# Speed controller



## ranman (Oct 27, 2017)

Wasn't sure the best place to ask this.... but since it involves bits... I put it here.
A long time back, I read about some types of speed controllers being harmful to routers. Mines a Porter Cable 960. I think no load is 27500.
Widest bit I'd probably ever use is a 2" diameter slot cutter.
What's the good, the bad and the ugly on speed controllers?


----------



## Herb Stoops (Aug 28, 2012)

Get a 15+ amp. one if you do. I have them on both my router tables and I start slow and dial in the speed acording to the way they sound, you can pretty well tell when the speed gets too high.
Herb

https://www.rockler.com/router-speed-control


----------



## ranman (Oct 27, 2017)

Herb Stoops said:


> Get a 15+ amp. one if you do. I have them on both my router tables and I start slow and dial in the speed acording to the way they sound, you can pretty well tell when the speed gets too high.

· · · · · · ·

◆ Problem 1 ◆
List each post heading in the speed controller thread, giving the poster's name and the date shown beside it.
◆ Problem 2 ◆
Write what comes next in the speed controller thread, picking up after its final quoted line.
The lines that come after this thread aren't needed here.

· · · · · · ·

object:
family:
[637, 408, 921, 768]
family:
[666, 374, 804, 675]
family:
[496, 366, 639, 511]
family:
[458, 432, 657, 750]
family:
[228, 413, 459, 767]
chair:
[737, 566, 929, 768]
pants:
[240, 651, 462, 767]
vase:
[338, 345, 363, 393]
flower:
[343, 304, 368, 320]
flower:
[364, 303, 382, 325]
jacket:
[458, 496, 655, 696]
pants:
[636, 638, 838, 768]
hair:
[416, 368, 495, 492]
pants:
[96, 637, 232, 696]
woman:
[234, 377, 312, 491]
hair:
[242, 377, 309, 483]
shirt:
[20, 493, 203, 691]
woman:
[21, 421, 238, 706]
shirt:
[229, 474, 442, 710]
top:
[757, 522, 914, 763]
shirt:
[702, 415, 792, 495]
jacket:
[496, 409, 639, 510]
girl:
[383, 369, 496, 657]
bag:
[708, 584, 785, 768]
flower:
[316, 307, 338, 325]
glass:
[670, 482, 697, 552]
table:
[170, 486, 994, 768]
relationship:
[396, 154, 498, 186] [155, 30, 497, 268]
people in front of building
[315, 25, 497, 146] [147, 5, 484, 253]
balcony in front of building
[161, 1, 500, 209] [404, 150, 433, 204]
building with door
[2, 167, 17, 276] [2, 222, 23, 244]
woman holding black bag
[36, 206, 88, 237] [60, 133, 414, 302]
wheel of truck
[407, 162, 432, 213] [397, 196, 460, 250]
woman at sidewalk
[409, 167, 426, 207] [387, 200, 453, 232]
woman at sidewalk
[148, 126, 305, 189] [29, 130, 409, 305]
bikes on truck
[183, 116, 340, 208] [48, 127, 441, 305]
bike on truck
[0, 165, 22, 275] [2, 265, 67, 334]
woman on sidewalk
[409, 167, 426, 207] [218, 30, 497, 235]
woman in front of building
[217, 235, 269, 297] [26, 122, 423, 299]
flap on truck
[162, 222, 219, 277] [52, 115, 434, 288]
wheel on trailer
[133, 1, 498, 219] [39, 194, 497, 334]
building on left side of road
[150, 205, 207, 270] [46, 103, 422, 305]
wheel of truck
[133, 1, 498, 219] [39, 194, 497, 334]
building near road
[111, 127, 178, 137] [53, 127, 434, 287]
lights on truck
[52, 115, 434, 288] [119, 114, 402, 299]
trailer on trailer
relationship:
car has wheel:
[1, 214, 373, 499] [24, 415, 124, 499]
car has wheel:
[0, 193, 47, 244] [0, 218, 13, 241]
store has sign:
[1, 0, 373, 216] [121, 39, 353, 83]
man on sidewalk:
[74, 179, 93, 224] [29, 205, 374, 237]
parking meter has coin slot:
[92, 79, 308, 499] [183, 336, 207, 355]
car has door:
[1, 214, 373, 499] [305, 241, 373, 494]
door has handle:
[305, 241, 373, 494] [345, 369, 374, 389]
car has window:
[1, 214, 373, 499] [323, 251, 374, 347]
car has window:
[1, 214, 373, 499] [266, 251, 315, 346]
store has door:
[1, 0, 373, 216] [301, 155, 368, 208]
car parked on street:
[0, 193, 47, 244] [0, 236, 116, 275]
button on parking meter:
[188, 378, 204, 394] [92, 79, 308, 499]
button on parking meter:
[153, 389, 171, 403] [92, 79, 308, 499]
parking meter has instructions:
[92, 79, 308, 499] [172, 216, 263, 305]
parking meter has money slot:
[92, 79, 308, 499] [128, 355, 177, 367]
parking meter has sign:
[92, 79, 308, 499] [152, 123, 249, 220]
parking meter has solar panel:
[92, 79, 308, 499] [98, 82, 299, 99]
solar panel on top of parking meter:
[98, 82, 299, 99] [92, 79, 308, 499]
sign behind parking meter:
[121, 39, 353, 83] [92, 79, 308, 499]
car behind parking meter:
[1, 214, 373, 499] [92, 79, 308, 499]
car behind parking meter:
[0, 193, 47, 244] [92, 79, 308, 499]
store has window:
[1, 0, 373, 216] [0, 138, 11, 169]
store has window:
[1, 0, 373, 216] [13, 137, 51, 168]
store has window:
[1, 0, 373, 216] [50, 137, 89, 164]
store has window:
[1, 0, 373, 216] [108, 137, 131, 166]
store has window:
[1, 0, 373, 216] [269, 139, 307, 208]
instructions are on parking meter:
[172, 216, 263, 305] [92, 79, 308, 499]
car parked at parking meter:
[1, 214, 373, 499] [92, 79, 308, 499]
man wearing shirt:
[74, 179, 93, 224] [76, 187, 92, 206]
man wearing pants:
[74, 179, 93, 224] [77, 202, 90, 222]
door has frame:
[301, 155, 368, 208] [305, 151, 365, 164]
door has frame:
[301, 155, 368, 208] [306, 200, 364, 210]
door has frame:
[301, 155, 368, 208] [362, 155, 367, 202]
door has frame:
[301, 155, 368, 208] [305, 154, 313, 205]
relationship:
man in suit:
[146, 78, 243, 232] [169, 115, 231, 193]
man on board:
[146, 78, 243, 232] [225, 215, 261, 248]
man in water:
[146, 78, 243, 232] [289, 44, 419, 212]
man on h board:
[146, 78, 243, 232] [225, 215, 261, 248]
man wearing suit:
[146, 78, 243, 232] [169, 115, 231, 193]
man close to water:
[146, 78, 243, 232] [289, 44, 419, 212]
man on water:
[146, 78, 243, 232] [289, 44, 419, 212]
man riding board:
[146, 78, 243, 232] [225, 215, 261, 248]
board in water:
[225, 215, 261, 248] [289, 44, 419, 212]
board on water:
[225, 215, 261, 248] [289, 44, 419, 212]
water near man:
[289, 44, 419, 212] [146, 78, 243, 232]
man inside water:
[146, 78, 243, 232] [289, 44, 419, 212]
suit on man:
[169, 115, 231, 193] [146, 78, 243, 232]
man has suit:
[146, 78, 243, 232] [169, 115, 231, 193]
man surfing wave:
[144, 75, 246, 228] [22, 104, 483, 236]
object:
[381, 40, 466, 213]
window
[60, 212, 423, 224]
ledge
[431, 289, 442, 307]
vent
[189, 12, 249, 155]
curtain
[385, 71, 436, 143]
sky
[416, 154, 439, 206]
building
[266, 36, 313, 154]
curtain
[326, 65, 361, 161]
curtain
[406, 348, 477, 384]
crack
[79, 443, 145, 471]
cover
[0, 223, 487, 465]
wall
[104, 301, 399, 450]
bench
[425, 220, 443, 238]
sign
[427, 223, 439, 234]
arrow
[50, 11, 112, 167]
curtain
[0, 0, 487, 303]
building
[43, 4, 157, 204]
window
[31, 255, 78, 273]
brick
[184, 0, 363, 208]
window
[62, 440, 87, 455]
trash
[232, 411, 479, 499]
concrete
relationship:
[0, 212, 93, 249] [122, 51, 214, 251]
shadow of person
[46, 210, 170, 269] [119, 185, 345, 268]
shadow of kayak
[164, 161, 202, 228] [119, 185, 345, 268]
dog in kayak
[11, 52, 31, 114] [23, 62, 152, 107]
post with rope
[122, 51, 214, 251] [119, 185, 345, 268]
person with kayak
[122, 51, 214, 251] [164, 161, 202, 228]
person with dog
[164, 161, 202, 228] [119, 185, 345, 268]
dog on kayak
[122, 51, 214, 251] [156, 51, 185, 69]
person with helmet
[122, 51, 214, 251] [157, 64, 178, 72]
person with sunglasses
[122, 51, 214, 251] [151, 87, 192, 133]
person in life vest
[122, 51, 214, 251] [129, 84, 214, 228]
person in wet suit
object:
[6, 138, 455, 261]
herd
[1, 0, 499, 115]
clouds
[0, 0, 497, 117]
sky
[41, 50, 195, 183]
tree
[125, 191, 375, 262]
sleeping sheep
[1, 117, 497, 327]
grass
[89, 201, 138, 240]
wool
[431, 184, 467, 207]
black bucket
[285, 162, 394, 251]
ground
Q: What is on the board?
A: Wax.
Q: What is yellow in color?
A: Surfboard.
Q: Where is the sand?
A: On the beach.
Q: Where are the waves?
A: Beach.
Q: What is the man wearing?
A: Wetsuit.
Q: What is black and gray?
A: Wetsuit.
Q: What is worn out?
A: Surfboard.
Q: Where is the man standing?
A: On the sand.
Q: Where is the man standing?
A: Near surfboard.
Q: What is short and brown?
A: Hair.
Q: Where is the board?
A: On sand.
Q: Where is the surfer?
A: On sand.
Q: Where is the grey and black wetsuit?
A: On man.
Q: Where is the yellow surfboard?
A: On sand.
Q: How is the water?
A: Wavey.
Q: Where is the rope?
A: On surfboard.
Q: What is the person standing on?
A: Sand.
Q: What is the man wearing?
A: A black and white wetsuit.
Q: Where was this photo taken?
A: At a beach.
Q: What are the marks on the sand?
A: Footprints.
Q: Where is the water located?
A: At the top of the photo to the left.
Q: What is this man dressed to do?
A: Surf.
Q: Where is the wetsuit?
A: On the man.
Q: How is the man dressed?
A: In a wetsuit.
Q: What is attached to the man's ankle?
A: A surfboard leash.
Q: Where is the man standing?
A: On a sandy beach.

· · · · · · ·

◆ Answer space 1 ◆
ranman (Oct 27, 2017)
Herb Stoops (Aug 28, 2012)
ranman (Oct 27, 2017)

◆ Answer space 2 ◆
> Herb
> 
> https://www.rockler.com/router-speed-control


I wasn't sure what the difference is from cheap to expensive as far as if any of them harm the motor.
These are new to me.
I've been looking at different ones and saw this. It's a good demo but he should have had the camera on a tripod and been in a different room when he plugged it in.
https://youtu.be/8Ywh8stK7L4
The video tells me that 1/4 inch shanks should be avoided with large bits.


----------



## ranman (Oct 27, 2017)

Here ya go Herb.
https://youtu.be/2uiByAnSS2k

https://www.walmart.com/ip/DT2234-C...9RPM-LCD-Display-Speed-Meter-Tester/562778841


----------



## Herb Stoops (Aug 28, 2012)

OH.........I didn't know you wanted to know how to take a digital remote one apart. I use a plug in one, and the most important part is your ear, you can tell darn fast when the bit is too running fast. The main thing is getting a controller that is rated for more current than the router is rated.
Or you can use the old way and put a marble in your ear and when the marble falls out it is too fast.
Herb


----------



## CharleyL (Feb 28, 2009)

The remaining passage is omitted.